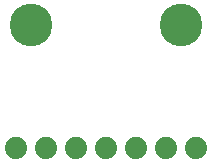
<source format=gbr>
G04 EAGLE Gerber RS-274X export*
G75*
%MOMM*%
%FSLAX34Y34*%
%LPD*%
%INSoldermask Bottom*%
%IPPOS*%
%AMOC8*
5,1,8,0,0,1.08239X$1,22.5*%
G01*
%ADD10C,3.617600*%
%ADD11C,1.879600*%


D10*
X25400Y127000D03*
X152400Y127000D03*
D11*
X165100Y22860D03*
X139700Y22860D03*
X114300Y22860D03*
X88900Y22860D03*
X63500Y22860D03*
X38100Y22860D03*
X12700Y22860D03*
M02*

</source>
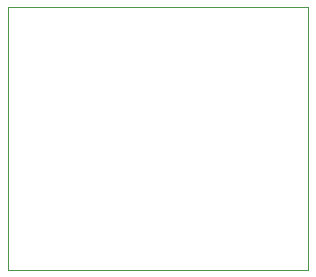
<source format=gbr>
G04 #@! TF.GenerationSoftware,KiCad,Pcbnew,(5.1.2)-2*
G04 #@! TF.CreationDate,2019-12-14T12:33:53+00:00*
G04 #@! TF.ProjectId,PlutoPTT,506c7574-6f50-4545-942e-6b696361645f,rev?*
G04 #@! TF.SameCoordinates,Original*
G04 #@! TF.FileFunction,Profile,NP*
%FSLAX46Y46*%
G04 Gerber Fmt 4.6, Leading zero omitted, Abs format (unit mm)*
G04 Created by KiCad (PCBNEW (5.1.2)-2) date 2019-12-14 12:33:53*
%MOMM*%
%LPD*%
G04 APERTURE LIST*
%ADD10C,0.100000*%
G04 APERTURE END LIST*
D10*
X82550000Y-37465000D02*
X57150000Y-37465000D01*
X82550000Y-59690000D02*
X82550000Y-37465000D01*
X57150000Y-59690000D02*
X82550000Y-59690000D01*
X57150000Y-37465000D02*
X57150000Y-59690000D01*
M02*

</source>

◆ Task brief:
Write everything in the records out exactly, apart from the pictures.

◆ Exercise answer:
<source format=gbr>
G04 EAGLE Gerber RS-274X export*
G75*
%MOMM*%
%FSLAX34Y34*%
%LPD*%
%INSoldermask Bottom*%
%IPPOS*%
%AMOC8*
5,1,8,0,0,1.08239X$1,22.5*%
G01*
%ADD10C,3.617600*%
%ADD11C,1.879600*%


D10*
X25400Y127000D03*
X152400Y127000D03*
D11*
X165100Y22860D03*
X139700Y22860D03*
X114300Y22860D03*
X88900Y22860D03*
X63500Y22860D03*
X38100Y22860D03*
X12700Y22860D03*
M02*

</source>
<source format=gbr>
G04 #@! TF.GenerationSoftware,KiCad,Pcbnew,(5.1.2)-2*
G04 #@! TF.CreationDate,2019-12-14T12:33:53+00:00*
G04 #@! TF.ProjectId,PlutoPTT,506c7574-6f50-4545-942e-6b696361645f,rev?*
G04 #@! TF.SameCoordinates,Original*
G04 #@! TF.FileFunction,Profile,NP*
%FSLAX46Y46*%
G04 Gerber Fmt 4.6, Leading zero omitted, Abs format (unit mm)*
G04 Created by KiCad (PCBNEW (5.1.2)-2) date 2019-12-14 12:33:53*
%MOMM*%
%LPD*%
G04 APERTURE LIST*
%ADD10C,0.100000*%
G04 APERTURE END LIST*
D10*
X82550000Y-37465000D02*
X57150000Y-37465000D01*
X82550000Y-59690000D02*
X82550000Y-37465000D01*
X57150000Y-59690000D02*
X82550000Y-59690000D01*
X57150000Y-37465000D02*
X57150000Y-59690000D01*
M02*

</source>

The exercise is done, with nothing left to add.